§ TEXT BLOCK

# Now part of the club...picked up a C-dale tandem



## TiGeo (Jul 31, 2008)

Well, my buddy and I finally picked up a tandem. Found it on Ebay and got a great deal. It’s a 1998 C-dale MT1000. Just needs knobbies and some cockpit work and we should be off and running. Bummer it doesn’t have disc brakes but we will live. It has Sachs twist shifters…how freakin’ cool is that!


----------



## ki5ka (Dec 17, 2006)

Have fun!


----------



## Okayfine (Sep 7, 2010)

Hello and welcome. There is a C'Dale thread to keep track and look over others ideas and setups.

Depending on your team weight and your intended use, be wary of your brake setup:

http://forums.mtbr.com/tandem-mountain-bikes/tandem-rim-brakes-937199.html


----------



## TiGeo (Jul 31, 2008)

Magura rim brakes might be the ticket here.


----------



## TiGeo (Jul 31, 2008)

Here she is! 1998 C-Dale MT1000 (20"/18"). Just need a wider bar (and black) for the stoker. We picked this up off eBay for $650 shipped. Added knobbies, wider bar, new stem up front (needed 31.8 for the new bar), ESI grips, fixed the front derailleur (braze-on clamp was broken), and for some reason it had a 7-speed cassette so dropped a 8-speed on there. Will be putting clipless pedals on there and that should be about it. Works great! Has some big-ole' seats but will see if they work and ride it with them. We are racing a monstercross in a few weeks on it and need to practice. It's really too big for me (captain) but we will make it work.

§ EXTRACTED INFORMATION

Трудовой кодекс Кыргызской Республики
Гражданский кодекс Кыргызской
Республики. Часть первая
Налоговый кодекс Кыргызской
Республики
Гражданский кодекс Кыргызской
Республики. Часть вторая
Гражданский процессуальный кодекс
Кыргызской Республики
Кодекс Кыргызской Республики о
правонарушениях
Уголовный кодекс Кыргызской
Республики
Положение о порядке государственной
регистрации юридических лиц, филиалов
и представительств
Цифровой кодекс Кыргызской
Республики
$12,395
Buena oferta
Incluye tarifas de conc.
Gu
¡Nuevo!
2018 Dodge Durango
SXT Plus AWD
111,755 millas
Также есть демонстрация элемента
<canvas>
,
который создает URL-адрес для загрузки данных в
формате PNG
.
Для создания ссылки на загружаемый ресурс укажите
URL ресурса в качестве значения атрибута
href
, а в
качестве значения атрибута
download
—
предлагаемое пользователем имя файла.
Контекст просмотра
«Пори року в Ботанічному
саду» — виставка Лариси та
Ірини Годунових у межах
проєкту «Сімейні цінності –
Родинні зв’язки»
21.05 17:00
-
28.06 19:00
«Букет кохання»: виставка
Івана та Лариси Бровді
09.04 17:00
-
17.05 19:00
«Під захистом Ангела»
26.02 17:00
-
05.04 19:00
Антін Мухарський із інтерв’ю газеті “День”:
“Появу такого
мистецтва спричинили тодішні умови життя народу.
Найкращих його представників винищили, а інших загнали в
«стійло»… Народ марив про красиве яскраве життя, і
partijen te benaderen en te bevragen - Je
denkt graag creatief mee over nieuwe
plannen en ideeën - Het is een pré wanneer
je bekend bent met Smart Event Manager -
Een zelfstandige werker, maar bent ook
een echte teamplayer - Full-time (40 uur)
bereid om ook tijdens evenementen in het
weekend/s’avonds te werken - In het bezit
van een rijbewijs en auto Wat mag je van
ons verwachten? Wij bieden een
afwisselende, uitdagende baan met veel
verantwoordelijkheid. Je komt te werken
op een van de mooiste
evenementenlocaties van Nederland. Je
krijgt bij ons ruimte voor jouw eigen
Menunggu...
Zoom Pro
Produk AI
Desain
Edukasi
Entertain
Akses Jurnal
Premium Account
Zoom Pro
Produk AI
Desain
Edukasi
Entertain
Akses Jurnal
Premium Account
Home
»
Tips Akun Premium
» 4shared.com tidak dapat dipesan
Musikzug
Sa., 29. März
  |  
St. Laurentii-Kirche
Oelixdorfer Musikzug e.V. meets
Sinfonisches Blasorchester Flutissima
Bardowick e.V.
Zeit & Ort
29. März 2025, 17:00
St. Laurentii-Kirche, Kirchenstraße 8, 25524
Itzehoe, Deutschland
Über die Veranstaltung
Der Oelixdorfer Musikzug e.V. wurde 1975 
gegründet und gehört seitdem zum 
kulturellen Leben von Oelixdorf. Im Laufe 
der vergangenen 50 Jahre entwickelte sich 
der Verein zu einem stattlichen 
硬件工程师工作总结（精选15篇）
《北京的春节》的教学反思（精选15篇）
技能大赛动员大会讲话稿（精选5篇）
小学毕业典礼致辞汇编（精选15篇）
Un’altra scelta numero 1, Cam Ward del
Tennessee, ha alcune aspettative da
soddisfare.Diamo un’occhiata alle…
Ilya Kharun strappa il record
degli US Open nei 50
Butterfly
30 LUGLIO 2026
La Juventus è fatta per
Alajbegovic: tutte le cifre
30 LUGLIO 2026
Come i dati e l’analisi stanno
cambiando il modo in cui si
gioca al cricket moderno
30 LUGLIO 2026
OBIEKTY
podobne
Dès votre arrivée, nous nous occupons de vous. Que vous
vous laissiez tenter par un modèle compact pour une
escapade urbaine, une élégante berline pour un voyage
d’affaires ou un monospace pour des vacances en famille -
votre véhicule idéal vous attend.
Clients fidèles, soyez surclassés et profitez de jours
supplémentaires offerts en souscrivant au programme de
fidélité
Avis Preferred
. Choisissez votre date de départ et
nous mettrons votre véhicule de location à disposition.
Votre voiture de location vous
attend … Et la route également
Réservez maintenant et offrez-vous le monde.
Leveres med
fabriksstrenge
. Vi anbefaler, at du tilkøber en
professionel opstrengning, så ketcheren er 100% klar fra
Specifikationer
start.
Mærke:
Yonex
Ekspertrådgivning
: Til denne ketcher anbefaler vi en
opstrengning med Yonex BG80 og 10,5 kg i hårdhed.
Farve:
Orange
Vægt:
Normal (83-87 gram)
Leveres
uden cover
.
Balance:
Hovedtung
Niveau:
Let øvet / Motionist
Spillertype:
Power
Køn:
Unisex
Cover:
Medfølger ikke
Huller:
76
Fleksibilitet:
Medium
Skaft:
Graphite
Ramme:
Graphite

§ REQUIRED ACTION A
In the tandem thread, what price did the poster pay for the 1998 C-Dale MT1000 on eBay?
§ REQUIRED ACTION B
Continue the forum thread about the Cannondale tandem from its last post.

§ OUTPUT A
$650 shipped.

§ OUTPUT B
----------



## PMK (Oct 12, 2004)

FWIW, that vintage of Cannondale seemed to have all the bikes listed lager than they actually were. That 20, will tall, is likely short on top tube length. They work well and are comfortable as long as you remember the stand over is nil.

Our ECDM is by the numbers too big for me, but honestly it is the best fitting tandem with the longer top tube. I just ensure I crash and hit my but or go to the side and let the back of my leg rest on the TT.

PK


----------



## TiGeo (Jul 31, 2008)

^^^Yes...that seems to be the case. Its actually the 22"/18" size...negative standover for my 5'6"/29" self! But, with the seat slid forward a bit and a 75mm stem, the top tube length is fine. Certainly good enough to fart around on and see if we like the tandem thing...I should be able to sell this for double what I paid for it to help fund a Salsa Powderkeg! I just have to get good at bailing off or standing on my tip toes!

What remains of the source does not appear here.